WORK INSTRUCTION :: Look through the listing below for the line containing "Figure 2. Search". Copy it and each line after it up to and including the line containing "Figure 13. Comparison", exactly, leaving out pictures.

THE INPUT ::
##########

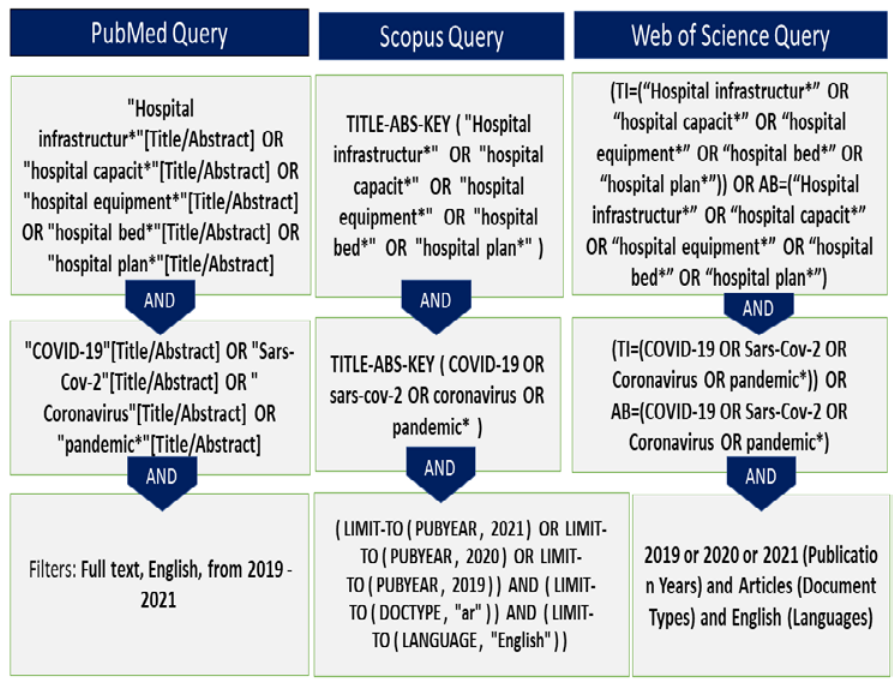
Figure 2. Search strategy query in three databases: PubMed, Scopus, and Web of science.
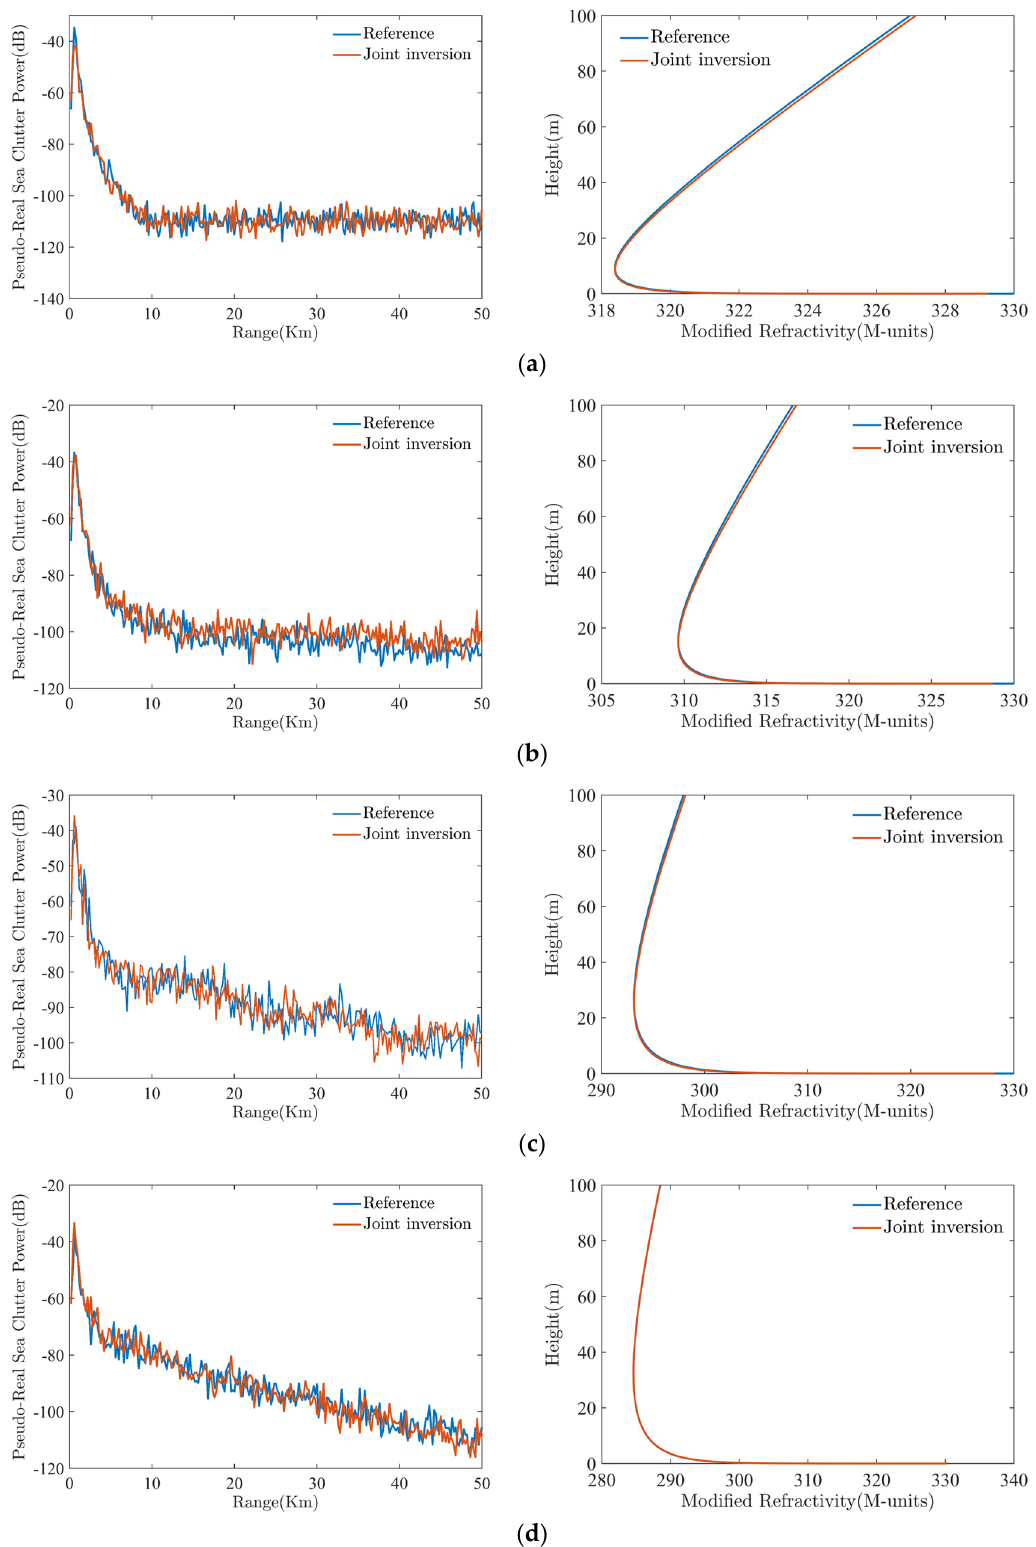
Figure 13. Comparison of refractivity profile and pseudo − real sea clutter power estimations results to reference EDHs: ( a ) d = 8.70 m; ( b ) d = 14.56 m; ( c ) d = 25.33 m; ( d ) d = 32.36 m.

##########

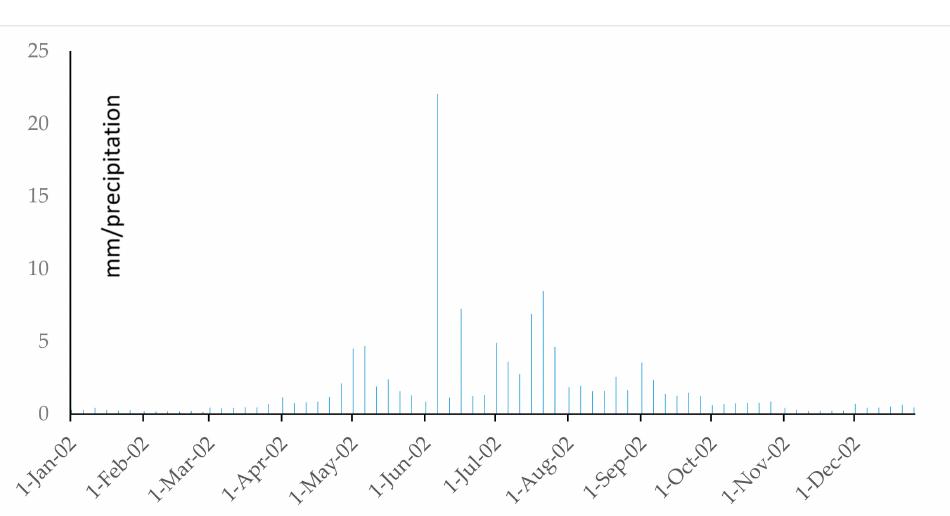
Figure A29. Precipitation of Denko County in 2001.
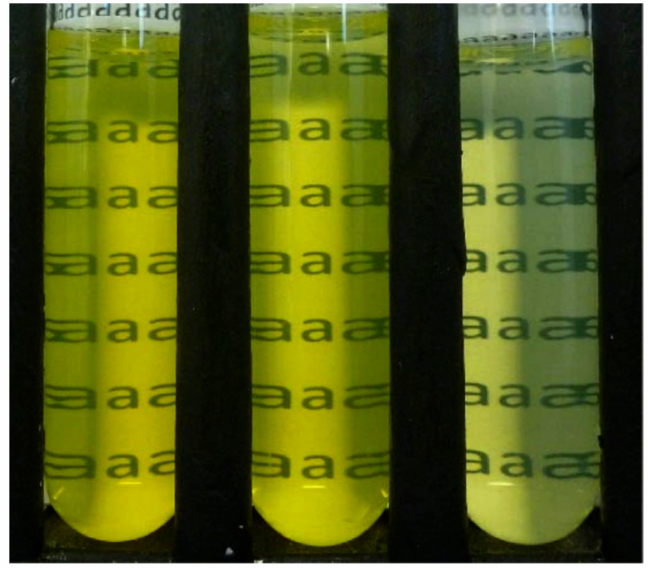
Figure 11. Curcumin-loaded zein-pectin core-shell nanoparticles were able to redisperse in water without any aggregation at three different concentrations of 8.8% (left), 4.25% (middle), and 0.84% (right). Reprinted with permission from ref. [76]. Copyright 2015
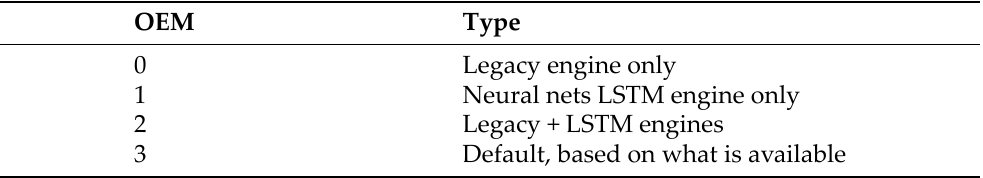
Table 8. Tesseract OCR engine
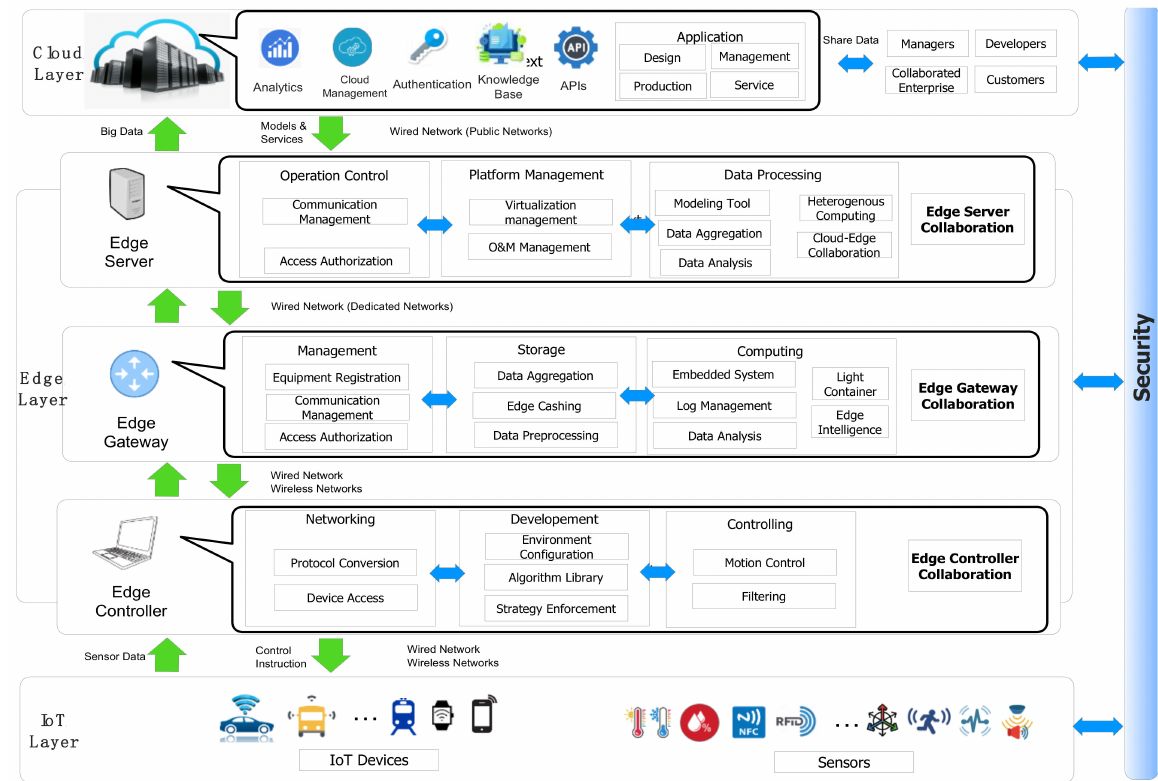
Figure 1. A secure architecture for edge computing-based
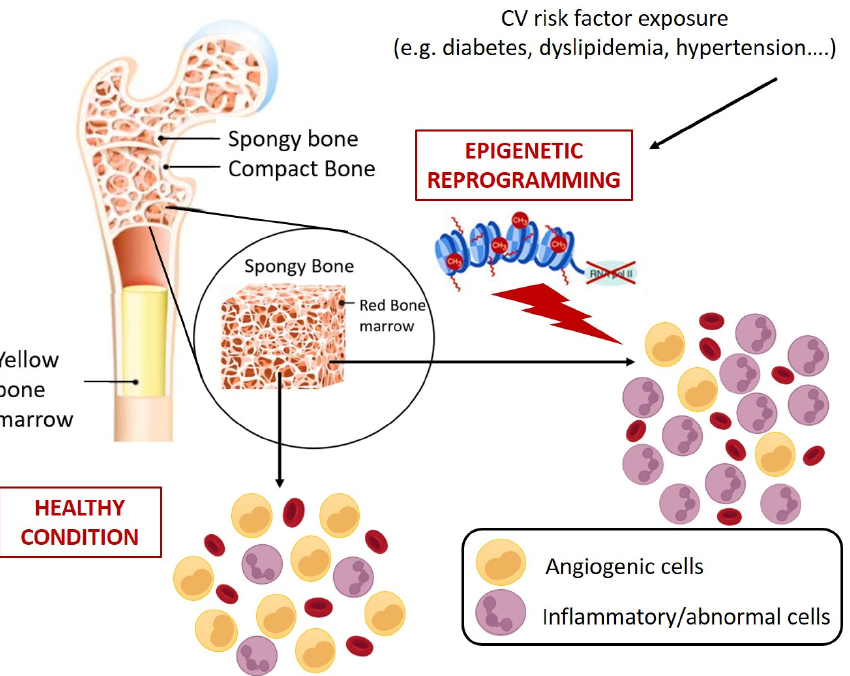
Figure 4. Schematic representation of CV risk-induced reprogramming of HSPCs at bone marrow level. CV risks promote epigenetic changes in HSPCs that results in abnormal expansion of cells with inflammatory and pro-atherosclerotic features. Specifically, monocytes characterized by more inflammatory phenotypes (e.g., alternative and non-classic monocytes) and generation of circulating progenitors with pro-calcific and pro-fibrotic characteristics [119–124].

##########

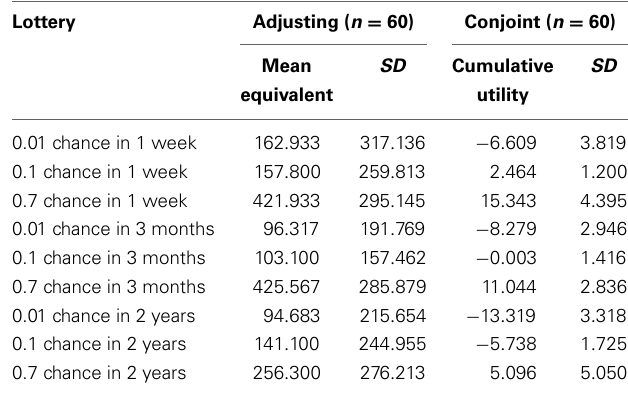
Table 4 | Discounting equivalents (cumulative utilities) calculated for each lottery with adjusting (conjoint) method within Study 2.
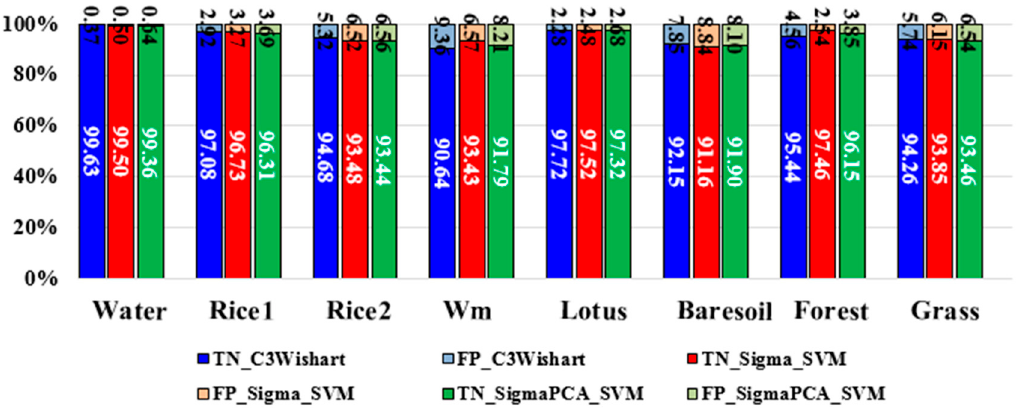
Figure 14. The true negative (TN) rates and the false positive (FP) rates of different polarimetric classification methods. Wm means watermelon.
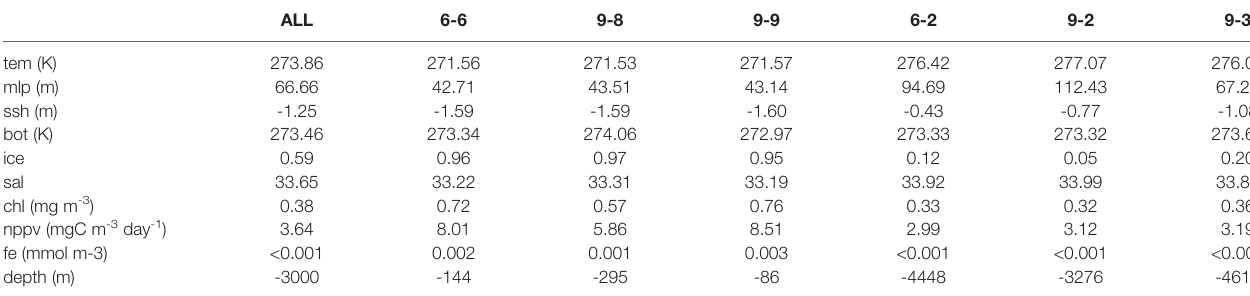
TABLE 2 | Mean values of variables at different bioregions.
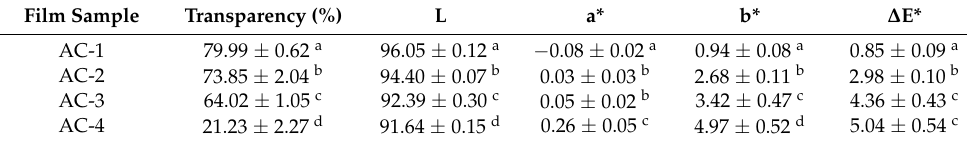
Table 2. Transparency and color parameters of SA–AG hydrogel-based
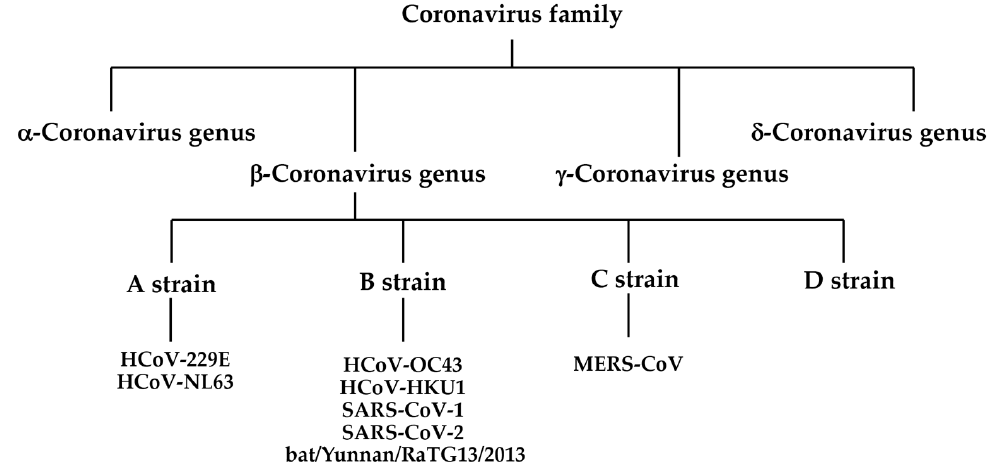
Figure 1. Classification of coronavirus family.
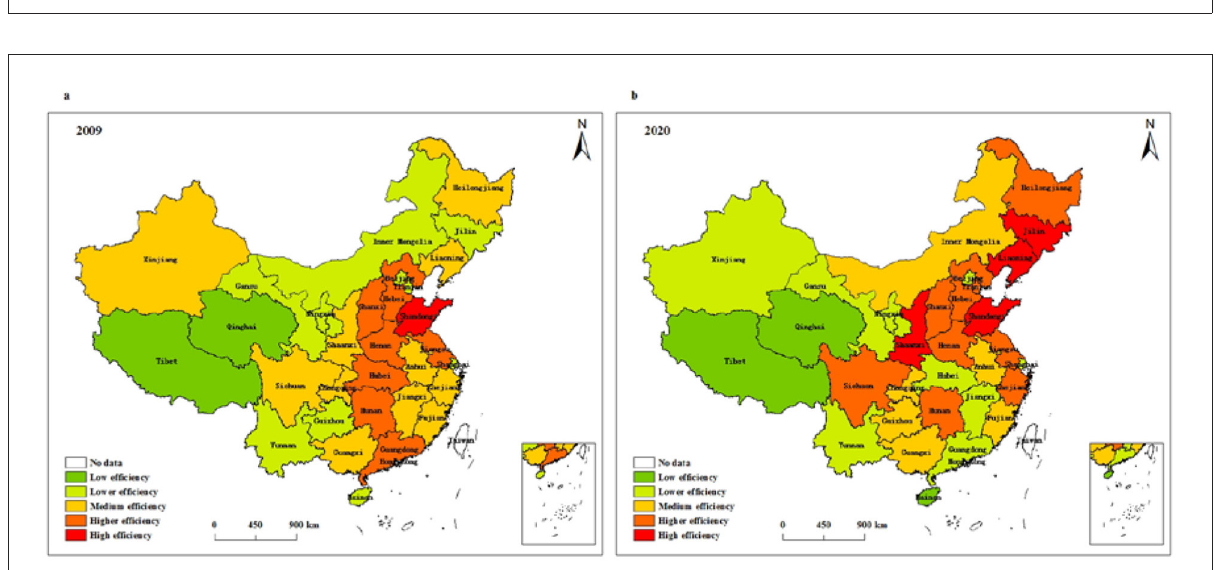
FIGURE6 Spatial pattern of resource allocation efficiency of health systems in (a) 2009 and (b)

##########

ANSWER BOX ::
Figure 2. Search strategy query in three databases: PubMed, Scopus, and Web of science.
Figure 13. Comparison of refractivity profile and pseudo − real sea clutter power estimations results to reference EDHs: ( a ) d = 8.70 m; ( b ) d = 14.56 m; ( c ) d = 25.33 m; ( d ) d = 32.36 m.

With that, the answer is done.